— The request —
Edit the records below so that each "pose" becomes "camera", with everything else unchanged. Omit the pictures from your answer.

** Start Excerpted records **

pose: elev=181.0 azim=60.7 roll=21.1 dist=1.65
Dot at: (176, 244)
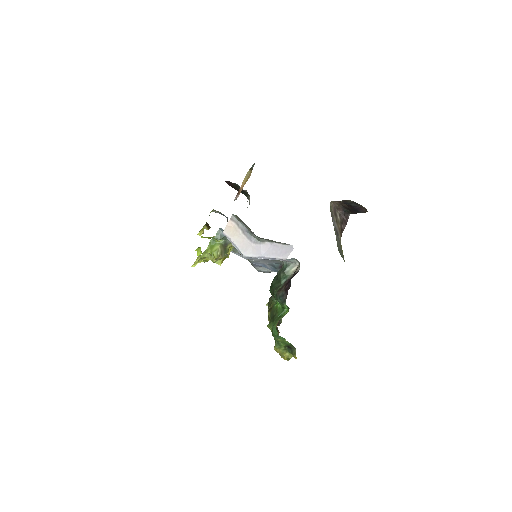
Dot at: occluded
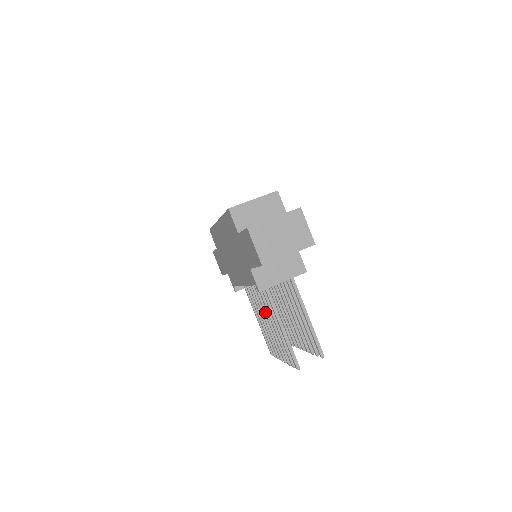
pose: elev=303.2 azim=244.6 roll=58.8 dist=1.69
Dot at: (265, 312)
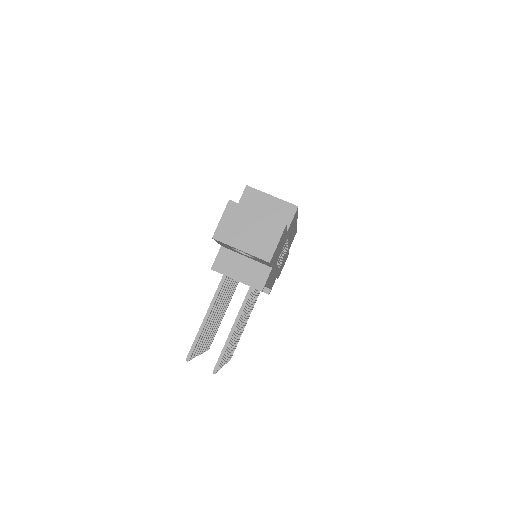
Dot at: occluded
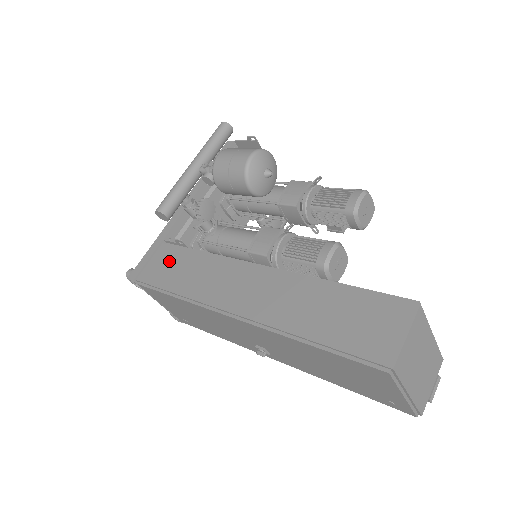
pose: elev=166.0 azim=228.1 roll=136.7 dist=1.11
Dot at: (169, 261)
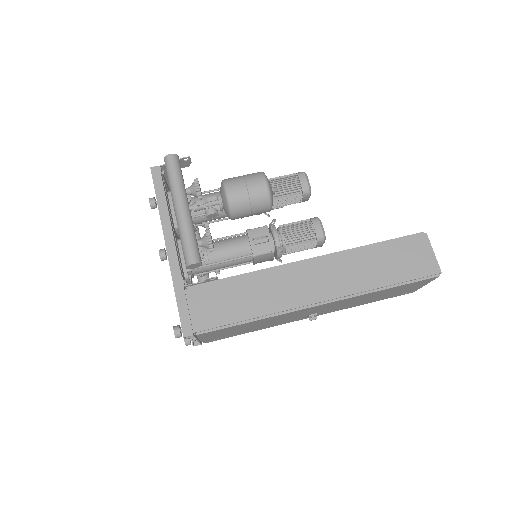
Dot at: (214, 299)
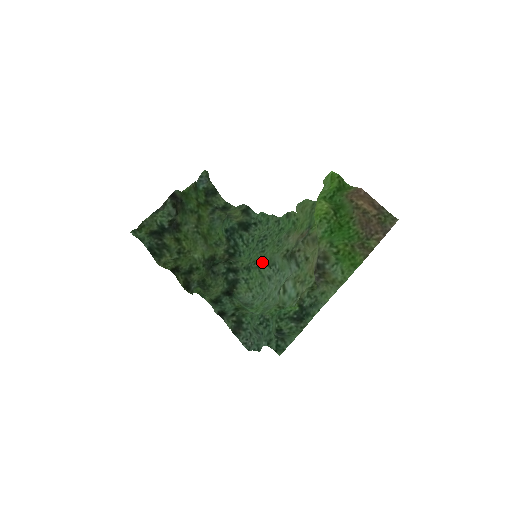
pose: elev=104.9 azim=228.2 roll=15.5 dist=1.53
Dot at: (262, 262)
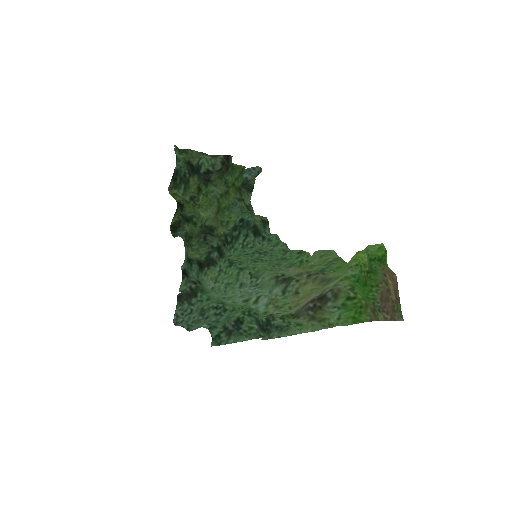
Dot at: (248, 268)
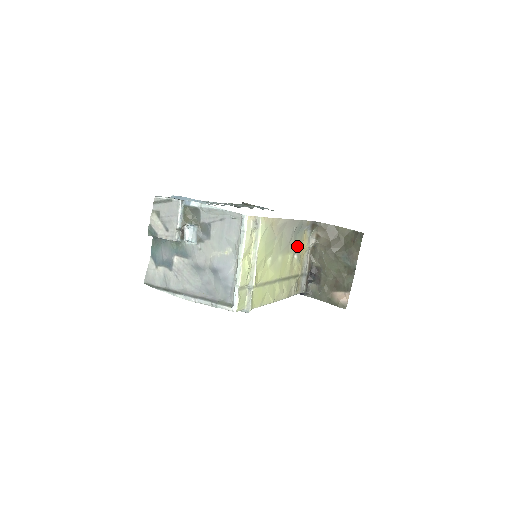
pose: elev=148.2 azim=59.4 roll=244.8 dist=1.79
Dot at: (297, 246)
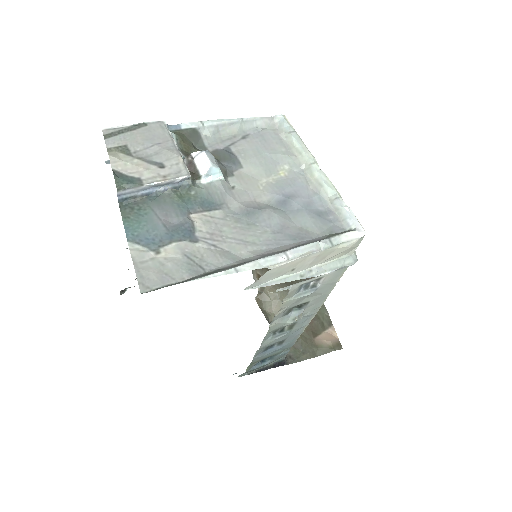
Dot at: occluded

** End Excerpted records **

— Result —
camera: elev=181.0 azim=60.7 roll=21.1 dist=1.65
Dot at: (176, 244)
Dot at: occluded
camera: elev=303.2 azim=244.6 roll=58.8 dist=1.69
Dot at: (265, 312)
Dot at: occluded
camera: elev=166.0 azim=228.1 roll=136.7 dist=1.11
Dot at: (169, 261)
Dot at: (214, 299)
camera: elev=104.9 azim=228.2 roll=15.5 dist=1.53
Dot at: (262, 262)
Dot at: (248, 268)
camera: elev=148.2 azim=59.4 roll=244.8 dist=1.79
Dot at: (297, 246)
Dot at: occluded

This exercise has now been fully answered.